What does mean "runtime per request" in Atlas Functions limits

Trdat_Mkrtchyan · October 19, 2022, 2:41pm

Hi community!

What does “per request” mean here? Does it mean that only requests inside of functions must be executed in 150 seconds, or does it meant that function itself should executed in less than 150 seconds?

I’m planning to write a function which traverse big database and made some changes. It may take hours, but every single request to DB is pretty fast. Can I do it?

Mansoor_Omar · October 19, 2022, 10:45pm

Hi Trdat,

It means the entire function needs to complete in 150 seconds as well as any other functions that are called from it.

Regards
Manny

Trdat_Mkrtchyan · October 20, 2022, 9:09am

Maybe you have some clues, how can I organize my task in Atlas ecosystem. I don’t wanna setup dedicated machine to run jobs on mongodb when something changes on DB, but from the other side jobs will take hours, so I’m not able to use functions.

Paolo_Manna · October 20, 2022, 12:31pm

Hi @Trdat_Mkrtchyan,

There are two questions that arise from your description:

How frequently the tasks need to run?
Is the whole DB traverse always necessary, or can it be split in logical chunks?

If the tasks take hours because they run, say, once per day or even larger intervals, then functions can still be used from scheduled triggers that run more frequently (for example, 10-15 mins), limiting the job that each run has to do to a defined chunk, and staying under the 150 secs.

If however the tasks take hours and need to run on the whole DB all the time, then having a dedicated machine is the least of your problems: an architecture that requires such a continuous maintenance/processing would have costed also in computing hours, and probably require a higher cluster tier just to ensure that these tasks don’t affect the overall performance…
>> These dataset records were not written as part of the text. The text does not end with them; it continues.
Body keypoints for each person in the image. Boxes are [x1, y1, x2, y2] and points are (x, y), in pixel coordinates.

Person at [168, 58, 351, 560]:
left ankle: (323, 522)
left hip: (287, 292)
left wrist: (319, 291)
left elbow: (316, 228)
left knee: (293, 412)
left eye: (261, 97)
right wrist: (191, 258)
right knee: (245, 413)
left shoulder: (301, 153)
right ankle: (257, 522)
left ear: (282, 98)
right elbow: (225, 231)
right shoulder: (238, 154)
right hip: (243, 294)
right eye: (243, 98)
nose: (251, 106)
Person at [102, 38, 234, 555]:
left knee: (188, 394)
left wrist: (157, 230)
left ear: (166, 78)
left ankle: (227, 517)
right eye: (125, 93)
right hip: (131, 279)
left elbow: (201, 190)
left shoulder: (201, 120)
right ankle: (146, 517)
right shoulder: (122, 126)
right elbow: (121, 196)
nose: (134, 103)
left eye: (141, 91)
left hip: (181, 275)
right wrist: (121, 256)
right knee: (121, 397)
Trdat_Mkrtchyan · October 20, 2022, 3:51pm

Ideally I’d like to run function when collection changes. But there are some restriction:

I have a very big collection (millions) which sometimes totally updates from third party, but updates come randomly, they not separated on some logical chunks. Only way I can distinguish that third party finished updates is detect that updates started and for a period of time there’s no update occurred in collection. So I’d like to start trigger not on any insert but say after an hour since last update.
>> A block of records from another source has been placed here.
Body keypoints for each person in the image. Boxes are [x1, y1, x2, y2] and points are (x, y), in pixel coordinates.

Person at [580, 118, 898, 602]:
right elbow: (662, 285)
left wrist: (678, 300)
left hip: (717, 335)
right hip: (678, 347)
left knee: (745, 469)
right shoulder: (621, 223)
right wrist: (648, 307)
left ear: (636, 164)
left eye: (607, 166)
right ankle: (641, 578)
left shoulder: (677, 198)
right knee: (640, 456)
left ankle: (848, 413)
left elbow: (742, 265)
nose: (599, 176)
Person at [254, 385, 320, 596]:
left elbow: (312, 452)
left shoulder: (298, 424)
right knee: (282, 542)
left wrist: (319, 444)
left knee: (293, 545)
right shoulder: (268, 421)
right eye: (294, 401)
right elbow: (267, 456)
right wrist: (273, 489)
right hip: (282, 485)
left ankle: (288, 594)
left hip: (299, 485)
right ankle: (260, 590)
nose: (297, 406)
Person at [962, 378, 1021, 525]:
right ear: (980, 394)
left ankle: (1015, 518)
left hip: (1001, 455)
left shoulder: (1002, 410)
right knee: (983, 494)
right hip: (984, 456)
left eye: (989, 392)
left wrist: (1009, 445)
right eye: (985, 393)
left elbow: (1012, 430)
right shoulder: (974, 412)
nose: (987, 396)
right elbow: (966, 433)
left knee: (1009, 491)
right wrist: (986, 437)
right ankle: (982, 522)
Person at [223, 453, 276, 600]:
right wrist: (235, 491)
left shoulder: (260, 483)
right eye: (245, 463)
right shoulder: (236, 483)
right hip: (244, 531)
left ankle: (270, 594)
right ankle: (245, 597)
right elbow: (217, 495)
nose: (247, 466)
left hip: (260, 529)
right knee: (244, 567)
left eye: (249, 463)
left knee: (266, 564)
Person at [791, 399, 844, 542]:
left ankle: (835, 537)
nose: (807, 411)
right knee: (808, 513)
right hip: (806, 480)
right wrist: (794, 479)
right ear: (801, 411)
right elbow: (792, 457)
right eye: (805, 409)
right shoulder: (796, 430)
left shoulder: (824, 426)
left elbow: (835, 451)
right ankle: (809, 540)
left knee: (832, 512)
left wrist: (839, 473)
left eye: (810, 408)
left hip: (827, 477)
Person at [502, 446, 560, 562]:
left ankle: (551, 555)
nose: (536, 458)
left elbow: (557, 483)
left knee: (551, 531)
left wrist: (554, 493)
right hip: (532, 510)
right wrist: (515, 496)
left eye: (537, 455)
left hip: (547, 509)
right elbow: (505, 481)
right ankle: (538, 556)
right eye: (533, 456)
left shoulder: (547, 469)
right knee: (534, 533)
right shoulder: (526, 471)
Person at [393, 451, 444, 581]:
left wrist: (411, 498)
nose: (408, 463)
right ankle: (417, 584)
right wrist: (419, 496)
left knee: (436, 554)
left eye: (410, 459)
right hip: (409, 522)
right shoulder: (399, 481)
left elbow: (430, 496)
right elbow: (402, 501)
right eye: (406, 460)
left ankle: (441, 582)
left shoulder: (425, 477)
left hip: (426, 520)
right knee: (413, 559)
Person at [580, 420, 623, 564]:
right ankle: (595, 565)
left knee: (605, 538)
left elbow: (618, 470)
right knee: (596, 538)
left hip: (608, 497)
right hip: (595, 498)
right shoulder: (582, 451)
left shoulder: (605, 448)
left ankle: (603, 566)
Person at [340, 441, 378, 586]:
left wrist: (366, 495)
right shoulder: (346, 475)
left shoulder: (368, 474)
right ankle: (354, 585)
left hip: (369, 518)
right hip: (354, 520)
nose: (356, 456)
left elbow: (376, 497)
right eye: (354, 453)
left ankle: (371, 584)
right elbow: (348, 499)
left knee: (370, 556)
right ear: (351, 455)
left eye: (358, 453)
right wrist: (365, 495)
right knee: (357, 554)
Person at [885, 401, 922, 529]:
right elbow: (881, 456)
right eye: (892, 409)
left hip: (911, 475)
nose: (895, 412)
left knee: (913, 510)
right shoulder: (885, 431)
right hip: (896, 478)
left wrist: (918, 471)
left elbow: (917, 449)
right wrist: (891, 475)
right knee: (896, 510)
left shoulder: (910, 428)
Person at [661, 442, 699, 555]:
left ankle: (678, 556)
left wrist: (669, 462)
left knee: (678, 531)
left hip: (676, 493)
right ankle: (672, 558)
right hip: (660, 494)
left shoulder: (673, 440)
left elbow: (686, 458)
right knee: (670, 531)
Function itself can work chunk by chunk, I have fields in collection which allow to group jobs by some sign. But I can’t figure out how to organize whole task:

Third party updates collection → I’m assured that updates are finished → Iterate functions chunk by chunk

Trdat_Mkrtchyan · October 20, 2022, 3:53pm

And I’m ok to start job manually if it’s possible to iterate though DB

Paolo_Manna · October 20, 2022, 4:10pm

Hi @Trdat_Mkrtchyan,

There are a number of possible solutions to that, one possibility, for example:

Have a database trigger on the collection you want to observe: the connected function does nothing but keeping track of the $clusterTime (i.e. the time the change was applied to the DB), and save it somewhere if higher than the previous one.
Have a scheduled trigger, running every 5-10 minutes, that observes the latest registered time the collection was changed: if more than an hour has passed, than the collection is ready for cleanup, and a relatively small chunk of data can be processed
Let the schedule cycle through all the chunks, until it’s done, and wait for the next update
You can also add more complex logic, i.e. by saving different $clusterTime for each 3rd party, and process at any given time only the updates of the one that had finished first.
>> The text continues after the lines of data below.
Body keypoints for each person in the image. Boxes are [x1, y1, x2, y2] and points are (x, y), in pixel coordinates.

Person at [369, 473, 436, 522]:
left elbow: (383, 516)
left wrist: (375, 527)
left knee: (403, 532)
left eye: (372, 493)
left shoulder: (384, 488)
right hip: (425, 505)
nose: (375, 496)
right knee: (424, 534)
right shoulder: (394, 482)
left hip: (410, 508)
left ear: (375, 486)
Does the above make sense?

Trdat_Mkrtchyan · October 20, 2022, 5:43pm

Hi @Paolo_Manna

Thanks for response. Scheduling itself is not essential, and moreover I feel observing collection is not quite good idea cuz functions will change collection and fall into infinite loop. The thing that I can’t understand, how to run function on chunks. Ideally I’d like to run “something”, and it will traverse and collection DB. Only thing that comes to mind is:

run function with arguments
write message {from, to, current} into separate collection, say named operations
trigger which observers operations runs function with argument current = from
when functions finish it updates operations with current = from + 1
got to 3 unless current != to

Paolo_Manna · October 21, 2022, 8:04am

Hi @Trdat_Mkrtchyan ,

You’re of course aware of the tasks, so, as I wrote, mine was just one possibility, you may well find a different one that suits better. One thing however I wanted to clarify

That’s a common point that triggers have to face, and there are standard procedures to avoid that (for example, that’s what match expressions are for): as long as you can identify which kind of changes you want to react to (or not), you’ll be fine.

system · October 26, 2022, 8:05am

This topic was automatically closed 5 days after the last reply. New replies are no longer allowed.